« Nous avons besoin de solutions industrialisées adaptées à la rénovation, capables de répondre à des projets de grande ampleur »
La construction hors site est soutenue dans la région Hauts-de-France par différents acteurs publics. Pouvez-vous nous expliquer comment s’organise ce soutien et pourquoi il est stratégique ? Dans les Hauts-de-France, le développement de la construction hors site bénéficie d’un portage fort de la part de l’ADEME et de la région, à travers la dynamique rev3, qui incarne la transition écologique et industrielle du territoire. Concrètement, Frédéric Motte, président de la mission rev3, a impulsé une volonté régionale de soutenir le hors site, car il représente un levier pour industrialiser et moderniser le secteur du bâtiment, tout en répondant aux enjeux de durabilité, de performance énergétique et de massification de la rénovation. Ce soutien est donc à la fois économique, environnemental et social.
Vous évoquez la massification et l’industrialisation du secteur du bâtiment. Comment le hors site répond-il concrètement à ces enjeux et quels bénéfices en tire la filière ? Le hors site, c’est avant tout une production maîtrisée et fiabilisée en usine, ce qui garantit une qualité constante des ouvrages, qu’il s’agisse de structures bois, de murs préfabriqués, de systèmes de chauffage ou de kits de façades. Cette approche permet de réduire les délais de chantier grâce au travail en « temps masqué », c’est-à-dire la production en usine en parallèle de la préparation du site. Elle offre également de meilleures conditions de travail pour les salariés du bâtiment, ce qui contribue à résoudre les difficultés de recrutement dans le secteur. Par ailleurs, elle permet de renforcer les performances énergétiques, car on peut anticiper les besoins du bâtiment et optimiser l’enveloppe et les équipements dès la conception. En résumé, le hors site propose un modèle plus fiable, plus rapide et plus sûr pour tous les acteurs.
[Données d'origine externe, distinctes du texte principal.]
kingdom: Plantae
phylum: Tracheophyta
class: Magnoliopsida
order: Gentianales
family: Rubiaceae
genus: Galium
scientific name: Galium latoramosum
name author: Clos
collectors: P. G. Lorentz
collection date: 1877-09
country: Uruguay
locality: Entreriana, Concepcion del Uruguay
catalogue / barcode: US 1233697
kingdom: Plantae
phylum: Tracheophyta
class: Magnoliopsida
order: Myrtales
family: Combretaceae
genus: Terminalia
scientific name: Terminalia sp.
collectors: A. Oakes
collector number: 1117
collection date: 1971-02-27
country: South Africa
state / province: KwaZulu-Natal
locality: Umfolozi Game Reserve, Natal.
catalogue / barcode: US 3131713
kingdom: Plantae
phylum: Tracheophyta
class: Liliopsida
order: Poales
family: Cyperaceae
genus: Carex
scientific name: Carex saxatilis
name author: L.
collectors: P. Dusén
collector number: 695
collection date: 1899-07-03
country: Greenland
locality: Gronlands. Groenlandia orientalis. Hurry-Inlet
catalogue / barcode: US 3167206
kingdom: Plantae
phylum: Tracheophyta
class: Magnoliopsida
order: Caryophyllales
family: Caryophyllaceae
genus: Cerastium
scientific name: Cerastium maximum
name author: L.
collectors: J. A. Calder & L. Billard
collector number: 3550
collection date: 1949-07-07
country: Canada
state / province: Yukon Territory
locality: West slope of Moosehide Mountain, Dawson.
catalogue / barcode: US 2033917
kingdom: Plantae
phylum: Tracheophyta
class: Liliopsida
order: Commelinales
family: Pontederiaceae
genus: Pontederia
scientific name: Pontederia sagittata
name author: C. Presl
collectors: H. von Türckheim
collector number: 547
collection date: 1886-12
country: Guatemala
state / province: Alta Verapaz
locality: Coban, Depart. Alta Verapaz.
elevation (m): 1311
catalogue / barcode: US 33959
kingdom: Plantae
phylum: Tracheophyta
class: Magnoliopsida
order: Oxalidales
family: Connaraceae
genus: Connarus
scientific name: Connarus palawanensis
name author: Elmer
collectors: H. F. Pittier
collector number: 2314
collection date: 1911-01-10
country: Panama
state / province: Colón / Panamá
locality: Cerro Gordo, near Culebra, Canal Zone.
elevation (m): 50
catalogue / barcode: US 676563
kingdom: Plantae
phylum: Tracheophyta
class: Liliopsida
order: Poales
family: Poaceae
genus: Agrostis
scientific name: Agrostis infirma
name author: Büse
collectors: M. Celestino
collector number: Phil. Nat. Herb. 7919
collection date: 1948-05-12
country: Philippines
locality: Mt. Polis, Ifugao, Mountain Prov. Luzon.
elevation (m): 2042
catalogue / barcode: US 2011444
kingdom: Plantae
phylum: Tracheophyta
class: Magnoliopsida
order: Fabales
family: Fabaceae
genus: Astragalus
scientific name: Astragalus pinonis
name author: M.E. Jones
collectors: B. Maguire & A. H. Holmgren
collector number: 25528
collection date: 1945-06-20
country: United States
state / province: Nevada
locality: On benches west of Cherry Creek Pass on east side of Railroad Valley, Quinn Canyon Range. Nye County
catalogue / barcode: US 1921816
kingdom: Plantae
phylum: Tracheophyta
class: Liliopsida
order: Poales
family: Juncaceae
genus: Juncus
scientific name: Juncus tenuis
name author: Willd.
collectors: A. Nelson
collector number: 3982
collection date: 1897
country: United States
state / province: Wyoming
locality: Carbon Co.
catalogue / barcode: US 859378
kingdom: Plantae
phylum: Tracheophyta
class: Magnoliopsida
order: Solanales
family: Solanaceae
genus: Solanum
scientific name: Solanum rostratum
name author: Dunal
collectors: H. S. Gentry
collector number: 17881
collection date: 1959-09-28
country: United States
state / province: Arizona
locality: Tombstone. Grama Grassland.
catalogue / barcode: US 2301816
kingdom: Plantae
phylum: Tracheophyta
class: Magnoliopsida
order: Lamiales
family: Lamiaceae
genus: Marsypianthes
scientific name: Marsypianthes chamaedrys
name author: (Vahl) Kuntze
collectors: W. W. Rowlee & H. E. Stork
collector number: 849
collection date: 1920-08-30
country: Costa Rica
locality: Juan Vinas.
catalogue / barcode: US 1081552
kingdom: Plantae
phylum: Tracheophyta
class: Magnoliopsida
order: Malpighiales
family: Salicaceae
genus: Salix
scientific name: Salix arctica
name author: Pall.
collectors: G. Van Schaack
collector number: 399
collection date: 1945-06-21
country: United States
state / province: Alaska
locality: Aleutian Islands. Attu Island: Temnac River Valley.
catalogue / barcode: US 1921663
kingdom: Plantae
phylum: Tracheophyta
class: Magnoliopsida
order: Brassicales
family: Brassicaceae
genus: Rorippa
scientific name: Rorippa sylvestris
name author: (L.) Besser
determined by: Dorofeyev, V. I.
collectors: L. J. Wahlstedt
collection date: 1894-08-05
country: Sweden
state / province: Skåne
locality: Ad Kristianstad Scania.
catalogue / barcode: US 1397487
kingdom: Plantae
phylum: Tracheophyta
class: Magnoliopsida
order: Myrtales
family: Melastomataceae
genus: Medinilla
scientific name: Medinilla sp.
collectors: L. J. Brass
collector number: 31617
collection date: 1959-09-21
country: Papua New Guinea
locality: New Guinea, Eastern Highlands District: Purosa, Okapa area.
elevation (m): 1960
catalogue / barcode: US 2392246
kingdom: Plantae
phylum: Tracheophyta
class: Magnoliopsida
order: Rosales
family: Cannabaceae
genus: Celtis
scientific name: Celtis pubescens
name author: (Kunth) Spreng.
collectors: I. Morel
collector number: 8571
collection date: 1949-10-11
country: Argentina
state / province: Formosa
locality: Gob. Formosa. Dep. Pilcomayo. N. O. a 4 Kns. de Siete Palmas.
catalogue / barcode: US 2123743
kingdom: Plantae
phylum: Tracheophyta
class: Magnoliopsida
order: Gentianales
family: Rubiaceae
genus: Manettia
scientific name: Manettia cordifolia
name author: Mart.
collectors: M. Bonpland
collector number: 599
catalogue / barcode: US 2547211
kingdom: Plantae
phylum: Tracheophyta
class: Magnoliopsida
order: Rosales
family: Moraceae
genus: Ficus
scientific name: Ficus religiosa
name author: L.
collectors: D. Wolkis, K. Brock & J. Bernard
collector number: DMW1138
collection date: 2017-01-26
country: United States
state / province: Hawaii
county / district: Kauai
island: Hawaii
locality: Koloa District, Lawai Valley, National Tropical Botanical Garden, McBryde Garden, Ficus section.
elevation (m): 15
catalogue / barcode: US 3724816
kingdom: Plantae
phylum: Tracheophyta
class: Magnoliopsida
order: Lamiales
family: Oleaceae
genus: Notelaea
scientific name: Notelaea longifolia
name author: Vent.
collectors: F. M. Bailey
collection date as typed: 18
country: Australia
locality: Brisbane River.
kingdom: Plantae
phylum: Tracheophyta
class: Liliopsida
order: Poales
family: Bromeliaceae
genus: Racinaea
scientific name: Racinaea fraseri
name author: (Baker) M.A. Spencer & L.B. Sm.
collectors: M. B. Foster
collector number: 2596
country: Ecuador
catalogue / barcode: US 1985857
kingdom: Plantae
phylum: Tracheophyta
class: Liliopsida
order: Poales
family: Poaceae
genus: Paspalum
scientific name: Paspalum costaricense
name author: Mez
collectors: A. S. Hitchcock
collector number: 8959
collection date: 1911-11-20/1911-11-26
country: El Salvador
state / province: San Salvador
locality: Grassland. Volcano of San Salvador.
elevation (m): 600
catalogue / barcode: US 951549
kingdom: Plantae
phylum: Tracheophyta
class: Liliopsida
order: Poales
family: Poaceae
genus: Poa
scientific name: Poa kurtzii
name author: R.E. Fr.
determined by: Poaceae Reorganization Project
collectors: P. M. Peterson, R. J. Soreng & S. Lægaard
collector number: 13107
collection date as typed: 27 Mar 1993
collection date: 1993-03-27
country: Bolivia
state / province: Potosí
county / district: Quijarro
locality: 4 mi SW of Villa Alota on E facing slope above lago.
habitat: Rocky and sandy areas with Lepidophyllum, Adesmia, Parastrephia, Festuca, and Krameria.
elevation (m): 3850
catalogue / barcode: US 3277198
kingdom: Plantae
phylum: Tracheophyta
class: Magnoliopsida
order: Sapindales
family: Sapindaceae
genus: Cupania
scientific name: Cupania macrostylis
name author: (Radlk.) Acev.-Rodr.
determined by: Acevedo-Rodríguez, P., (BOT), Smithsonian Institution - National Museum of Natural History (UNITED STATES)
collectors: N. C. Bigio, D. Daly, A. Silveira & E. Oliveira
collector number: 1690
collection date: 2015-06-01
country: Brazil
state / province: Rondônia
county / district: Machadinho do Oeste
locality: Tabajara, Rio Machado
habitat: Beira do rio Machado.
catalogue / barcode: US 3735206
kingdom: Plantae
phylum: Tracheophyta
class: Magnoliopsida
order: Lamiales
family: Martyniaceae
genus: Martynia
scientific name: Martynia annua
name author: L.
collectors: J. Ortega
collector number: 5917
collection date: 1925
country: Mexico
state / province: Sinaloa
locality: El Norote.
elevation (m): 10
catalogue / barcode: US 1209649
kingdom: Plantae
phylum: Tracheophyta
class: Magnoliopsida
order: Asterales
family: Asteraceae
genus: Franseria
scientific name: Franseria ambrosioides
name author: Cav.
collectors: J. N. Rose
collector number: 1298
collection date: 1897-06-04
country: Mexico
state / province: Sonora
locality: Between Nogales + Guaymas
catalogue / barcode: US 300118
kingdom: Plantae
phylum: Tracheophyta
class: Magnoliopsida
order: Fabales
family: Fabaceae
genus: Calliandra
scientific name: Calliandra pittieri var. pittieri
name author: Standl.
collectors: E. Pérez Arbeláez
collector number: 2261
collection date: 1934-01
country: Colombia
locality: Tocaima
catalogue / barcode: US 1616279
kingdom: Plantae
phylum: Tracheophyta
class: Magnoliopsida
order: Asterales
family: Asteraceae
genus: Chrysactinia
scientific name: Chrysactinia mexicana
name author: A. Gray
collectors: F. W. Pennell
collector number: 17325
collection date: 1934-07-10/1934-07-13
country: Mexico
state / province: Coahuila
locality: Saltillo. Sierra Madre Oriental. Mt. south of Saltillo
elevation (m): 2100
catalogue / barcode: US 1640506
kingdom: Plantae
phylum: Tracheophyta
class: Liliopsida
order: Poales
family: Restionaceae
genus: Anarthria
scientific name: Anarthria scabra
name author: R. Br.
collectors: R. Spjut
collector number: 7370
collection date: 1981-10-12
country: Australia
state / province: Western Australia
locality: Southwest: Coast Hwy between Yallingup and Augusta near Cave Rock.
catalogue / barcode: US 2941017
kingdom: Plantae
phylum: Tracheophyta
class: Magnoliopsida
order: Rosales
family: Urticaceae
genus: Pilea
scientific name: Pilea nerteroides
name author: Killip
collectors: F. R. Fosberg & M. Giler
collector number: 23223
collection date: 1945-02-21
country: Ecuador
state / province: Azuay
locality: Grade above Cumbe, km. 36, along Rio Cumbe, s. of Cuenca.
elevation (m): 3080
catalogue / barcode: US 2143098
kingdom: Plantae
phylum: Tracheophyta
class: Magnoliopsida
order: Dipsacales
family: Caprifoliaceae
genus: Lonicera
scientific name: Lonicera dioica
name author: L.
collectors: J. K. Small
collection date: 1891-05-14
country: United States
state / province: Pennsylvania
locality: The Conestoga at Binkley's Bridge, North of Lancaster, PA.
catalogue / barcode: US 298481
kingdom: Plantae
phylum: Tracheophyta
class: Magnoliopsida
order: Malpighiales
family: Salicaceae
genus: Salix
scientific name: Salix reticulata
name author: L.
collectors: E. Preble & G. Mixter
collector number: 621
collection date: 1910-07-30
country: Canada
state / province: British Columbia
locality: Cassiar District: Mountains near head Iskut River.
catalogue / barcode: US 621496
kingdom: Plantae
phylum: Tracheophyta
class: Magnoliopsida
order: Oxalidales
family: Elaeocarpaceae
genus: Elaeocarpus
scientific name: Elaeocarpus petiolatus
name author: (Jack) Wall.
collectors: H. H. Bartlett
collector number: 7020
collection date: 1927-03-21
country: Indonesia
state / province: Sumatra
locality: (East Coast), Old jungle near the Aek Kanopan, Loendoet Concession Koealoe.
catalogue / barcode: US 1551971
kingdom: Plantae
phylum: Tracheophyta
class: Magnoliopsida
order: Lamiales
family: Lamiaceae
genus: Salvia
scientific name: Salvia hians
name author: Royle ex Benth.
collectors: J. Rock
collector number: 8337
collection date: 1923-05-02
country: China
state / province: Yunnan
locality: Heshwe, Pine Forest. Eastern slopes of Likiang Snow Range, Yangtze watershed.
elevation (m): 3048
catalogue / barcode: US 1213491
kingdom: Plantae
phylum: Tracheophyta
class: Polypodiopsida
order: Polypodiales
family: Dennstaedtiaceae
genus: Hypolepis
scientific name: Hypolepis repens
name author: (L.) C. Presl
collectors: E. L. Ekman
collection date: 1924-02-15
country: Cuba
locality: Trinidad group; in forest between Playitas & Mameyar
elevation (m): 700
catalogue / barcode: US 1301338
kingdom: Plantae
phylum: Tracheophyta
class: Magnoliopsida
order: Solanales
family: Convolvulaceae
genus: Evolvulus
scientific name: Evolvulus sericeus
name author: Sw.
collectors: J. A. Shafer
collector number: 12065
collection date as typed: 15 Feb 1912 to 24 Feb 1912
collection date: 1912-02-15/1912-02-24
On entend souvent dire que la standardisation est un frein à la créativité architecturale dans le hors site. Que répondez-vous à cela ? C’est une question importante. En réalité, la standardisation n’est pas synonyme d’uniformité. Certes, le hors site implique une part de modularité et de rationalisation pour rendre possible une production à grande échelle et réduire les coûts. Mais cela ne signifie pas que les bâtiments doivent se ressembler. Les modules peuvent être assemblés de façons variées, et la personnalité d’un bâtiment se joue beaucoup sur sa façade, ses toitures, ses matériaux, son aménagement intérieur… Donc il reste une grande liberté pour l’architecte et les concepteurs. D’ailleurs, beaucoup d’architectes talentueux se sont déjà emparés du hors site pour créer des bâtiments à la fois innovants et esthétiques. Là où il y a contrainte, il y a aussi de la créativité !
La région Hauts-de-France dispose-t-elle aujourd’hui d’un tissu industriel et économique suffisant pour accompagner la montée en puissance du hors site ? Oui, la région dispose déjà d’un tissu industriel solide et dynamique, même si tout n’est pas encore mature à grande échelle. On compte des bailleurs comme Vilogia, très innovant dans l’habitat social, ou des entreprises comme Création Bois Construction, TH récemment implantée près de Saint-Quentin(02), ou encore Edwood, BSM, Cambrai Charpente, Fossé et d’autres PME qui se positionnent progressivement sur le hors site. Nous avons même développé une cartographie en ligne des professionnels pour recenser ces acteurs. Cela dit, face à la demande croissante et à la concurrence (notamment de porteurs de projets extérieurs à la région), il est indispensable d’accompagner ces entreprises pour qu’elles montent en compétences et puissent répondre à des projets ambitieux, en particulier pour la rénovation énergétique par l’extérieur.
Quels défis restent à relever pour consolider ce secteur ? Aujourd’hui, même si le hors site offre des gains en qualité et en rapidité, il reste souvent plus cher qu’une construction traditionnelle, notamment lorsqu’on y intègre des matériaux biosourcés ou des isolants écologiques. Nous devons travailler collectivement à faire baisser ces surcoûts, sans pour autant sacrifier la qualité environnementale. Par ailleurs, nous avons besoin de solutions industrialisées adaptées à la rénovation, capables de répondre à des projets de grande ampleur avec des modules A,B, C, D préfabriqués, faciles à assembler même pour des PME. Enfin, la question du financement est cruciale, car les collectivités locales, les bailleurs et les entreprises doivent être soutenus pour investir massivement dans ces solutions. Il y a donc un enjeu d’innovation, de formation et d’accompagnement de toute la filière pour franchir ce cap. C’est une transformation culturelle autant qu’économique.